Think about where the world of business is. Think about how much Marketing has changed. Think about how much of that change is due to technology.
When my agency, Twist Image, got started in 2000, there was an issue in the Marketing world: more often than not the website and whatever remedial online marketing initiatives a brand was engaged with were housed within the IT (or technology) department. More often than not, the Marketers of the time were not all that tech savvy and - to be blunt - were terrified of the technology. If the IT department said something was not possible, they simply took that direction as law. Marketers didn't have the knowledge base or experience to debate it.
That's where the opportunity was/is.
Our little agency quickly realized that the true Marketing agency of the future would be one that could both work with the technology department by helping them to understand how to best deliver powerful online initiatives, while also working with Marketers to help them be less afraid of the IT department. I jokingly say that "not much has changed in the past decade," but that is just a joke. Sort of. The truth is that the digital divide gap has shrunk, but it's still far from where it should be.
The technology has advanced. The Marketing has advanced.
Who amongst us is not using technology (on many levels) more and more every day to deliver more Marketing efficiencies to the brands we represent? I've been in corporate boardrooms where the online marketing department is tethered into the general marketing department while the online channel of the organization (the website, etc...) is tethered into the IT department. I've also seen instances where the online channel stands alone while the online marketing is tethered into Marketing. Confused? You should be? Departmental divisions like this seem logical on an org chart and in planning, but rarely act that way out in the wild.

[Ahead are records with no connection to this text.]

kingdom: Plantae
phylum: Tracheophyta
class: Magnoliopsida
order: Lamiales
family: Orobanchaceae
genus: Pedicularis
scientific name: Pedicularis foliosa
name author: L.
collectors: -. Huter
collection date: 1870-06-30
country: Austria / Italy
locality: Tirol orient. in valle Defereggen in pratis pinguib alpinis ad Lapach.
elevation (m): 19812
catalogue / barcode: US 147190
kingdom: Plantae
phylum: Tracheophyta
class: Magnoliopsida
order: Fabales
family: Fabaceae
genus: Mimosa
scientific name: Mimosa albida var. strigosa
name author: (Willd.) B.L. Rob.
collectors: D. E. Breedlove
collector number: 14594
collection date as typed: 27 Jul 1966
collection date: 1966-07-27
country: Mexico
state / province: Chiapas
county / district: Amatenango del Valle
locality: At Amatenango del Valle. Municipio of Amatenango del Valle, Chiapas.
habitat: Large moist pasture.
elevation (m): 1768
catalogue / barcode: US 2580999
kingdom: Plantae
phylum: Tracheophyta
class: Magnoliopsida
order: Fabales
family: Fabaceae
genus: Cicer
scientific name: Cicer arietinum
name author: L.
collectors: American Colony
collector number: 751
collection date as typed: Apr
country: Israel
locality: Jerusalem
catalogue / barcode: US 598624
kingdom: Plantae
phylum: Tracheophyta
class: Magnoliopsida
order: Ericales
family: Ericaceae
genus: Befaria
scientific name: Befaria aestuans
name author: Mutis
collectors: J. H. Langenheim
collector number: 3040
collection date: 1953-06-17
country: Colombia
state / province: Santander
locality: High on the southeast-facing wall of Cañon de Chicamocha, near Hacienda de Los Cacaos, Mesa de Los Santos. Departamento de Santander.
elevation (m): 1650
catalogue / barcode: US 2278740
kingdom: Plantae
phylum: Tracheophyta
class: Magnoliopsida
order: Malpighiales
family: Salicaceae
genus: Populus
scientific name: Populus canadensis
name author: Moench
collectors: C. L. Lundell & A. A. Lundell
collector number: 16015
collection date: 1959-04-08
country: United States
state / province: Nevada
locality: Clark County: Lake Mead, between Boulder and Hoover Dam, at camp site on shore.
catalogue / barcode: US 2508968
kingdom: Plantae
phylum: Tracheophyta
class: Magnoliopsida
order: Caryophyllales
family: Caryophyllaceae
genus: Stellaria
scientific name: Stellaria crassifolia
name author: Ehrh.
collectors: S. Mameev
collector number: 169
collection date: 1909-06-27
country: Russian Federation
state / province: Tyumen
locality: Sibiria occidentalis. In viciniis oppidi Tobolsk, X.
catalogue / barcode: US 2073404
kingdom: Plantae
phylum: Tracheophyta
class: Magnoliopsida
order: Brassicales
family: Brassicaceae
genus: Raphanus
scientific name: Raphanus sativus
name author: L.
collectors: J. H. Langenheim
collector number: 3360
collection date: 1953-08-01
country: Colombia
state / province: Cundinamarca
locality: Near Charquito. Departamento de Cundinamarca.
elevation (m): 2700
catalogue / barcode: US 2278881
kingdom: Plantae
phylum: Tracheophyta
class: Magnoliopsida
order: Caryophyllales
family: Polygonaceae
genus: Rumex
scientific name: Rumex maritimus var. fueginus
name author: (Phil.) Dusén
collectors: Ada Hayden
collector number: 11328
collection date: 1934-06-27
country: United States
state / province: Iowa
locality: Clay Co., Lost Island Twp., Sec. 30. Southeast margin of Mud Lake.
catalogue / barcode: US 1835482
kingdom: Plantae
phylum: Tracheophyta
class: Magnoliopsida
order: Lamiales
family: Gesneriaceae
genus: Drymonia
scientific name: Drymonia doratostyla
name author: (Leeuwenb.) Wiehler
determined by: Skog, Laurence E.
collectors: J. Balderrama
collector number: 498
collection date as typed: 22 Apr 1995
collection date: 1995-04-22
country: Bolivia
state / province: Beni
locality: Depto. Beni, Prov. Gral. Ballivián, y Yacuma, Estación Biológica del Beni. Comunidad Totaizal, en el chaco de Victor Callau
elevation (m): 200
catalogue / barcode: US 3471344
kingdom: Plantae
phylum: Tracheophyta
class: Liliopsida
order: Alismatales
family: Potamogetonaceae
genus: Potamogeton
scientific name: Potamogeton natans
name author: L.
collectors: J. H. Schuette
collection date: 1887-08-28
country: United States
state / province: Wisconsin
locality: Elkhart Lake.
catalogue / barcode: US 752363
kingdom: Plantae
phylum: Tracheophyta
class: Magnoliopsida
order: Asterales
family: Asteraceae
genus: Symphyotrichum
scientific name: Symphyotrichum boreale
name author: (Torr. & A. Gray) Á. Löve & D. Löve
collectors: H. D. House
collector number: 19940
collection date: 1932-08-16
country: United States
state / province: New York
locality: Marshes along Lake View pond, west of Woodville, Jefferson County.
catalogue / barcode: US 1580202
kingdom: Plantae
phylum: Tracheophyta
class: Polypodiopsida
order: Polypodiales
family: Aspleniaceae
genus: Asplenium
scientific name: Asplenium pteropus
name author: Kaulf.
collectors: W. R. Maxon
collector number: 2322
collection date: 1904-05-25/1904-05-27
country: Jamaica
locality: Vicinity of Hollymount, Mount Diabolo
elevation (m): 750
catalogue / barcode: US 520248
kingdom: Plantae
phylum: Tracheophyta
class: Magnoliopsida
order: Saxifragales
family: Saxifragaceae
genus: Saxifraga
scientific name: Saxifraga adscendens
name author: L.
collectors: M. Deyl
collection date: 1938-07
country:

Bring forth the Chief Marketing Technologist.
While helping to organize a Marketing conference next year, I came across this notion of a Chief Marketing Technologist and it made my ears perk up. In researching the concept further (thank you, Google), I came across the Chief Marketing Technologist Blog by Scott Brinker (by the looks of it, he's been using the term since 2008 or so). Brinker recently published an article in Advertising Age titled, The Case for a Chief Marketing Technologist (September 29th, 2010), where he states:
"Marketing has become deeply entwined with technology. This didn't happen overnight; it's been sneaking up on us for a while. But because technology had been so tangential to marketing management for most of our history, the organizational structure of marketing has been slow to adjust to this new technology-centric reality. But we've clearly reached a tipping point. To fully reap the benefits of this Golden Age, marketing must officially take ownership of its technology platforms and strategies. And the first step of such ownership is to appoint someone to lead it. Enter the chief marketing technologist."
It makes perfect sense.
We can no longer continue down a road where IT, Technology and Marketing are not at the table together. We can no longer continue down a road where Marketing is not held to full accountability based on metrics, analytics and results. We can no longer continue down a road where this is not a critical part of the c-suite and how the overall brand and organization operates. We can longer continue down a road where this isn't a corporate imperative. While the idea of a Chief Marketing Technologist probably didn't make sense for any organization five years ago, it's hard to imagine that all of the Fortune 1000 companies are operating without one today.
You have to stop and wonder, why don't most organizations of size and substance have a Chief Marketing Technologist?